(Quiz items based on charts)
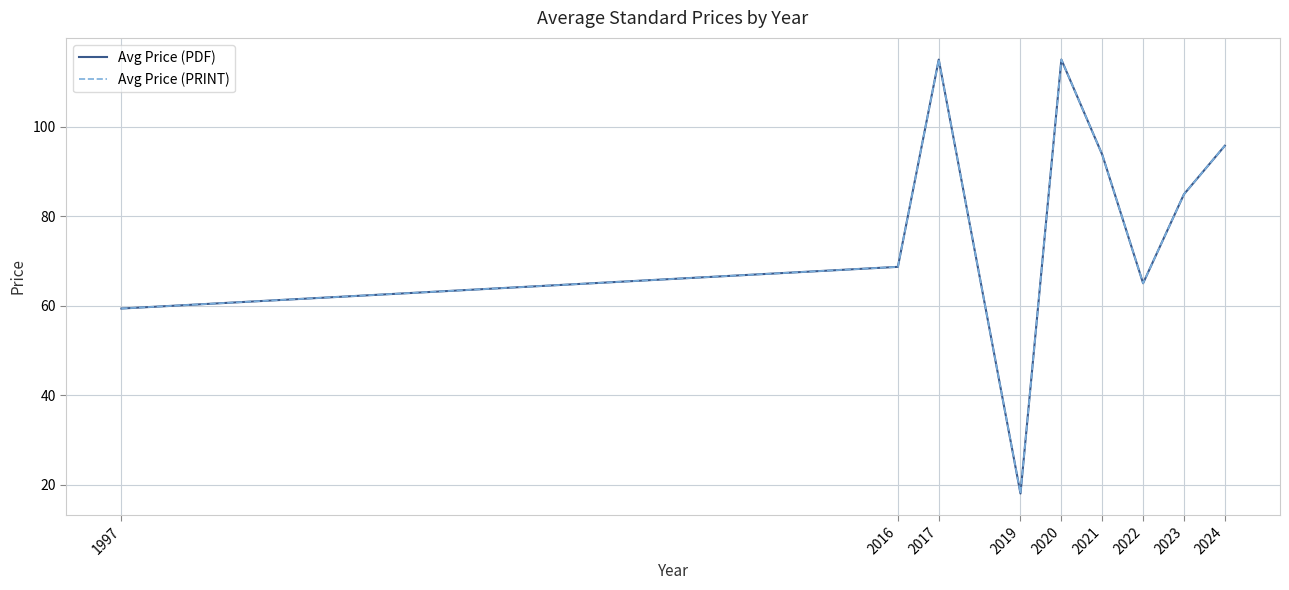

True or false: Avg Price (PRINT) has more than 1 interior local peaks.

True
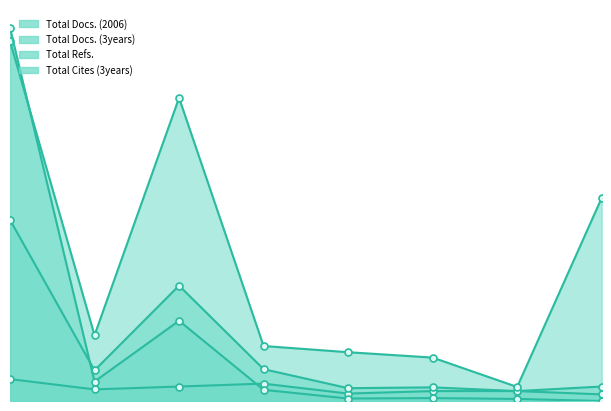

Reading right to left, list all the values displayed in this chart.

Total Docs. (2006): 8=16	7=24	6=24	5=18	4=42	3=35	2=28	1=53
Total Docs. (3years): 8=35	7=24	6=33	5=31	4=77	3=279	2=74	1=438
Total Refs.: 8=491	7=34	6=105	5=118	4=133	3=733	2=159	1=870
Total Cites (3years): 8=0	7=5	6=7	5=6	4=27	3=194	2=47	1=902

_WORK ORDER_:
Please find every line above that contains the string "True" and copy each one. Treat uppercase and lowercase as different.

_THE COMPLETED TASK_:
True or false: Avg Price (PRINT) has more than 1 interior local peaks.
True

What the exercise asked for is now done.